Monday 13 April 2015

Bamberg Symphony Orchestra and their Encore project

Bamberg Symphony Orchestra - photo credit Michael Trippel
Bamberg Symphony Orchestra
photo credit Michael Trippel
The Bamberg Symphony Orchestra's ambitious new project to commission around 40 new works, encore pieces to promote new music and show that contemporary composers can be entertaining!

The Bamberg Symphony Orchestra is 70 year old next year, and has a long an interesting history. Recently the orchestra has been making something of a name for itself under their conductor Jonathan Nott. They have established the Gustav Mahler Conducting Prize which had Gustavo Dudamel as its first winner in 2004. Now they have come up with in interesting project to refresh the orchestral repertoire in a manageable and rather lively way. I had an email interview with Marcus Rudolf Axt, the chief-executive of the orchestra to learn more about it.

The orchestra's Encore project is designed to do just that, commission new encores which the orchestra can use on their tours.
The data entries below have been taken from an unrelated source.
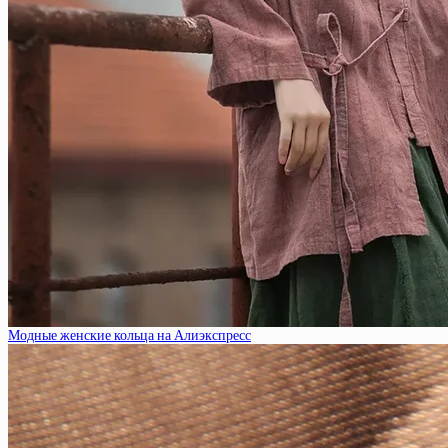
Модные женские кольца на Алиэкспресс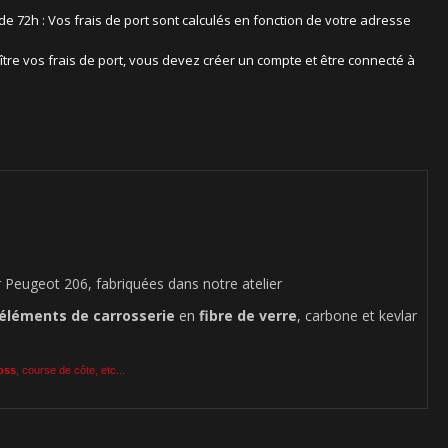
 de 72h : Vos frais de port sont calculés en fonction de votre adresse
ître vos frais de port, vous devez créer un compte et être connecté à
Peugeot 206, fabriquées dans notre atelier
éléments de carrosserie
en
fibre de verre
, carbone et kevlar
ross
, course de côte, etc...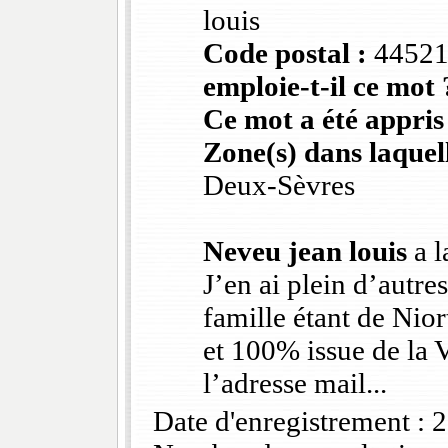
louis
Code postal :
4452
emploie-t-il ce mot 
Ce mot a été appris
Zone(s) dans laquell
Deux-Sèvres
Neveu jean louis
a l
J’en ai plein d’autre
famille étant de Nio
et 100% issue de la 
l’adresse mail...
Date d'enregistrement :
They want new works are 'which strong enough to end the concert "with a smile"'. But the project is ambitious, they aim to commission around 40 pieces by various composer. Five have been premiered so far, and the intention is to provide an overview of the range of creation in contemporary music at the moment. Marcus is clear that overall, they want to promote new music but doing so by showing that contemporary composers can be entertaining.
The choice is somewhat subjective, as there is no curator or jury; the composers reflect Marcus's personal interests. He comments, 'this is a strongly subjective choice, but with some "big names" as well as several young, not so well known artists. Men and women of different ages and nationality'. Staring with a list of favourites, he found that talking to musicians he came across new names and interesting people.

Jonathan Nott - photo credit Thomas Muller
Jonathan Nott
photo credit Thomas Muller
Following the premieres of the works, the planned re-performances will depend on the orchestral forces and the works' adaptability to other concert programmes. Marcus feels the need to keep an eye on economic necessity, so they will only be about to tour works from the project which fit, it makes no sense he comments to take extra musicians on tour special for an encore.

The composers are given two different possibilities for writing a piece. The first option is what Marcus calls a 'classical' encore – pieces like Dvořák's Slavonic Dances or Strauss's Polkas that can be performed after many different concert programmes. The other is to formulate a postlude to one of the big, late-Romantic works such as Mahler or Bruckner symphonies, or Strauss tone poems. In both cases the orchestral forces matter, either 'small and beautiful' or exactly matching the forces of the previous work.

Marcus feels that this is probably the biggest challenge for composers nowadays, but that limiting the options can often create a strength of expression. Inevitably all this leads to composers sometimes struggling to create works which engage the ear rather than the intellect. Marcus sees the difficulty lying in 'being simple, intriguing and humorous as well as being smart enough to surprise the audiences', but this is not the only way. Sometimes an intellectual approach can work, such as a detailed layout of the work in bars and seconds, which can be both challenging and stimulating. They have just had a piece by Abrahamsen that is very complicated and hard to perform but makes a great effect on the listeners.

The whole process is just starting and so far the pieces have only been performed in Bamberg, but not yet been taken on tour. Marcus sees the Bamberg audience as being keen on discovering new music, and they see it as being like a mini-competition.

All this is taking place in Bamberg, which is a UNESCO World Heritage site in Bavaria. Marcus describes it as 'a city of cloisters, courtyards and a thousand-year-old cathedral, with 2,500 protected buildings'. The orchestra was founded in Bamberg in 1946, and Marcus feels that the audience has 'always felt the orchestra is a vital part of the community, of their daily lives'. They have an impressive 6,000 subscribers (in a population of something over 70,000). Marcus sees this as a clear sign their 'audience just cannot live without music', independent of social status or age.

The orchestra's conductor is Jonathan Nott, and Marcus sees the audience having trust in their choices of composer. Marcus believes they 'need to programme with care, and with a sense of balance' though this is always the case. He tries to offer a well-balanced season spanning from baroque and classical, with a strong focus on late romantic, and integrating 20th century masterpieces. Marcus's final word that it is important to present good music, and pieces that he loves to hear himself.